▶ **Extract provided**
Preferred components D) reactive to isocyanate, bearing at least one ionic or potentially ionic group, are mono- and dihydroxycarboxylic acids, mono- and diaminocarboxylic acids, mono- and dihydroxysulfonic acids, mono- and diaminosulfonic acids as well as mono- and dihydroxyphosphonic acids or mono- and diaminophosphonic acids and alkali metal and ammonium salts thereof. Examples are dimethylolpropionic acid, dimethylolbutyric acid, hydroxypivalic acid, N-(2-aminoethyl)-β-alanine, 2-(2-aminoethylamino)ethanesulfonic acid, ethylenediaminepropyl- or -butylsulfonic acid, propylene-1,2- or -1,3-diamine-β-ethylsulfonic acid, malic acid, citric acid, glycolic acid, lactic acid, glycine, alanine, taurine, lysine, 3,5-diaminobenzoic acid, an addition product of IPDI and acrylic acid (EP-A 0 916 647, Example 1) and the alkali metal and/or ammonium salts thereof; the adduct of sodium bisulfite onto but-2-ene-1,4-diol, polyethersulfonate, the propoxylated adduct of 2-butenediol and NaHSO3, described, for example, in DE-A 2 446 440 (pages 5-9, formulae I-III). Well-suited for salt formation are hydroxides of sodium, potassium, lithium and calcium and teriary amines such as triethylamine, dimethylcyclohexylamine and ethyldiisopropylamine. Other amines can also be used for salt formation such as ammonia, diethanolamine, triethanolamine, dimethylethanolamine, methyldiethanolamine, aminomethylpropanol and also mixtures of the specified and also other amines. Expediently, these amines are added after the substantial conversion of the isocyanate groups.
Further suitable as component D) are units, such as N-methyldiethanolamine, that can be converted into cationic groups by addition of acids.
Particularly preferred components D) are those having carboxyl and/or carboxylate and/or sulfonate groups.
Very particular preference is given to the sodium salts of N-(2-aminoethyl)-2-aminoethanesulfonic acid and N-(2-aminoethyl)-2-aminoethanecarboxylic acid, especially N-(2-aminoethyl)-2-aminoethanesulfonic acid. Very particular preference is furthermore given to the salts of dimethylolpropionic acid.
Components E) reactive to isocyanate can be, for example, polyoxyalkylene ethers comprising at least one hydroxyl or amino group. The frequently used polyalkylene oxide polyether alcohols are accessible in a manner known per se by alkoxylation of suitable starter molecules. Alkylene oxides suitable for the alkoxylation reaction are especially ethylene oxide and propylene oxide, which can be used individually or even together in the alkoxylation reaction.
Further components E) reactive to isocyanate are, for example, monoamines, diamines and/or polyamines and mixtures thereof.

▶ **What you are asked to do**
Carry on the passage about components that react with isocyanate, starting right after its last sentence.

▶ **Data block**
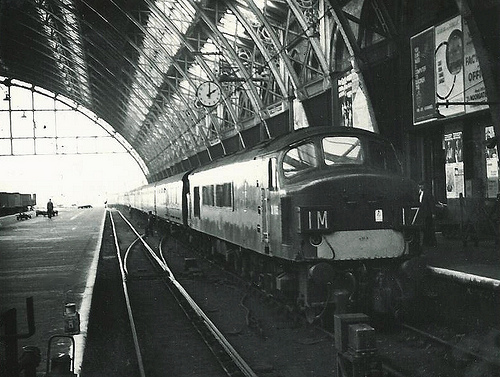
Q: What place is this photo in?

▶ **Answer space**
Examples of monoamines are aliphatic and/or alicyclic primary and/or secondary monoamines such as ethylamine, diethylamine, the isomeric propyl- and butylamines, higher linear aliphatic monoamines and cycloaliphatic monoamines such as cyclohexylamine. Further examples are aminoalcohols, i.e. compounds comprising amino and hydroxyl groups in one molecule, such as e.g. ethanolamine, N-methylethanolamine, diethanolamine or 2-propanolamine. Examples of diamines are 1,2-ethanediamine, 1,6-hexamethylenediamine, 1-amino-3,3,5-trimethyl-5-aminomethylcyclohexane (isophoronediamine), piperazine, 1,4-diaminocyclohexane and bis(4-aminocyclohexyl)methane. Further suitable are adipic acid dihydrazide, hydrazine and hydrazine hydrate. Further examples are aminoalcohols, i.e. compounds comprising amino and hydroxyl groups in one molecule, such as e.g. 1,3-diamino-2-propanol, N-(2-hydroxyethyl)ethylenediamine or N,N-bis(2-hydroxyethyl)ethylenediamine. Examples of polyamines are diethylenetriamine and triethylenetetramine.
In a preferred form of the invention, the polymer according to the invention for adjusting the molar mass comprises at least one monomaine and/or at least one diamine as component E) reactive to isocyanate.
The polymer comprising components A), B), C), D) and optionally E) is crystalline or semicrystalline after drying. The melting temperature is at least 40° C., preferably between 40 and 80° C., particularly preferably between 42 and 60° C. and especially preferably between 45 and 52° C. The heat of fusion is at least 10 J/g, preferably at least 20 J/g and particularly preferably at least 30 J/g.
For production of the aqueous polyurethane or polyurethane-urea dispersions according to the invention, it is possible to use all methods known from the prior art, such as emulsifier-shear force, acetone, prepolymer mixing, melt emulsification, ketimine and solid-state spontaneous dispersion methods or derivatives thereof. A summary of these methods can be found in Methoden der organischen Chemie [Methods of Organic Chemistry] (Houben-Weyl, Erweiterungs- and Folgebände zur 4. Auflage [Expansion and Supplementary Volumes for the 4th Edition], Volume E20, H. Bartl and J. Falbe, Stuttgart, N.Y., Thieme 1987, p. 1671-1682). Preference is given to the melt emulsification, prepolymer mixing and the acetone methods. Particular preference is given to the acetone method. The application and performance of the acetone method is known from the prior art and to those skilled in the art from EP 0 232 778 for example.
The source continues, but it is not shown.